The plaintiff, Emiliano Santiago, now 27, signed up as a junior in high school for an 8-year term starting in 1996, at the age of 19. Though he was due to be honorably discharged on June 27 of last year, Santiago and his unit learned they would be redeployed in early February, this time to Afghanistan. According to his enlistment contract, the Army can extend the tour of National Guard soldiers for up to two years under certain emergency circumstances. In this lawsuit against the Army, Steven Goldberg, his attorney, a member of the NLG and its Military Law Task Force, argued that the Army must alert them to the extension before their term has finished. (Santiago was called to active duty after his contract had ended.) Goldberg is also challenging the validity of the "emergency circumstances" Santiago was called to fight under.

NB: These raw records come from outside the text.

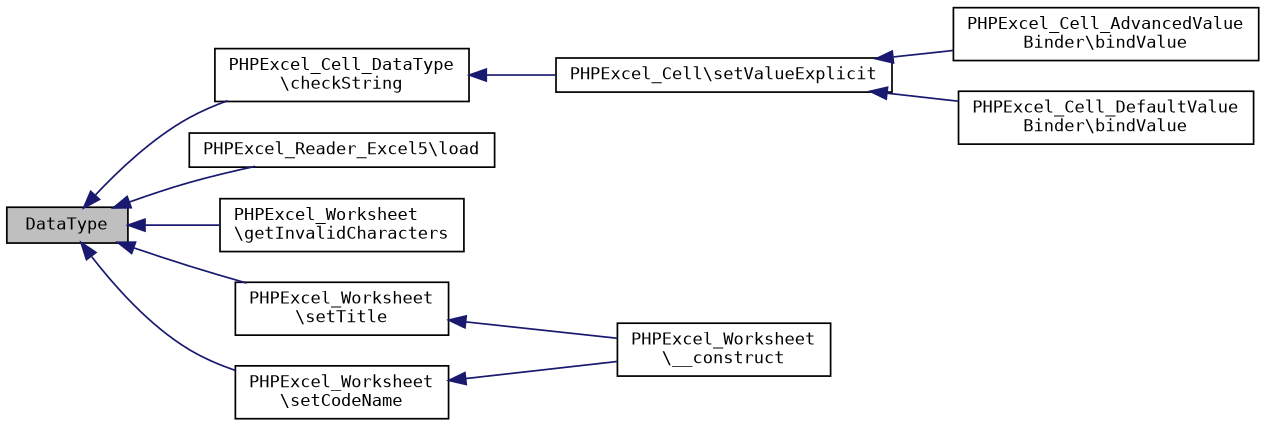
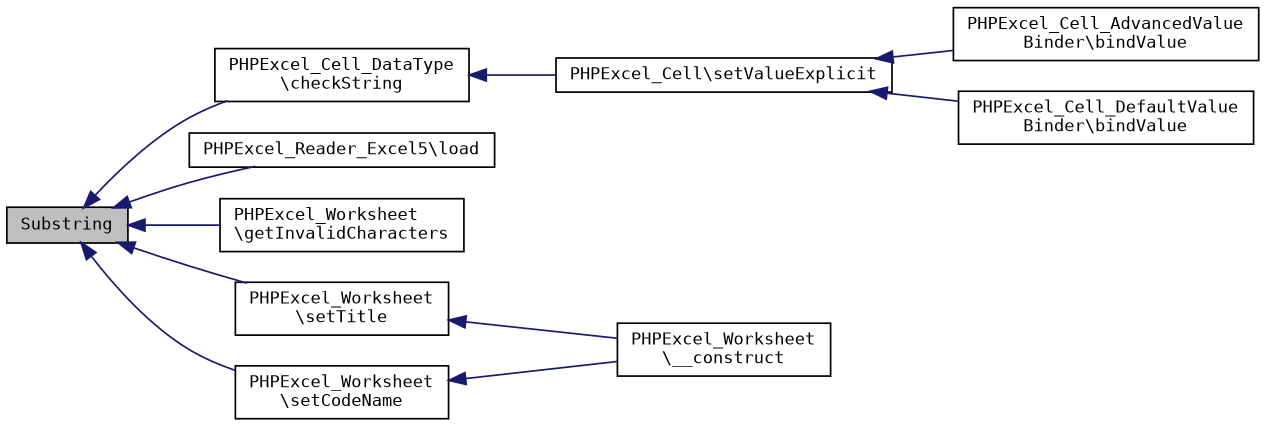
  digraph {
    rankdir=LR
    fontname="DejaVu Sans Mono"
    node [color=black fillcolor=white fontname="DejaVu Sans Mono" fontsize=10 shape=record style=filled]
    edge [color=midnightblue dir=back fontname="DejaVu Sans Mono" fontsize=10 labelfontname=Helvetica labelfontsize=10 style=solid]
-   n1 [fillcolor=grey75 fontcolor=black height=0.2 label=DataType width=0.4]
+   n1 [fillcolor=grey75 fontcolor=black height=0.2 label=Substring width=0.4]
    n2 [height=0.2 label="PHPExcel_Cell_DataType\l\\checkString" width=0.4]
    n3 [height=0.2 label="PHPExcel_Reader_Excel5\\load" width=0.4]
    n4 [height=0.2 label="PHPExcel_Worksheet\l\\getInvalidCharacters" width=0.4]
    n5 [height=0.2 label="PHPExcel_Worksheet\l\\setTitle" width=0.4]
    n6 [height=0.2 label="PHPExcel_Worksheet\l\\setCodeName" width=0.4]
    n7 [height=0.2 label="PHPExcel_Cell\\setValueExplicit" width=0.4]
    n8 [height=0.2 label="PHPExcel_Cell_AdvancedValue\lBinder\\bindValue" width=0.4]
    n9 [height=0.2 label="PHPExcel_Cell_DefaultValue\lBinder\\bindValue" width=0.4]
    n10 [height=0.2 label="PHPExcel_Worksheet\l\\__construct" width=0.4]
    n1 -> n2
    n1 -> n3
    n1 -> n4
    n1 -> n5
    n1 -> n6
    n2 -> n7
    n5 -> n10
    n6 -> n10
    n7 -> n8
    n7 -> n9
  }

Another Soldier resisting the Stop Loss policy, Carl Webb had this to say "Stop Loss is practically an unofficial draft," he said. "It is conscription against a person's will. This policy is not only unethical, it is illegal."
Approximately 7,000 active-duty soldiers have also had their contracts extended under stop loss. Though some claim it's simply a "bookkeeping method," the date listed on the contracts under stop loss say that though the Army can only extend their tour of duty for up to two years, their contract will expire in 2031. They will not be on active duty until this time but they will not be able to be honorably discharged, or otherwise, until then. Santiago, who signed up for an 8-year term, will remain in the military for an additional 27 years. Some members of the National Guard who signed up for one year stints will also not see their term of service end until the year 2031. Many other members of the armed services have filed lawsuits countering the stop loss policy, but as of now none have been able to the policy frequently called the "backdoor draft."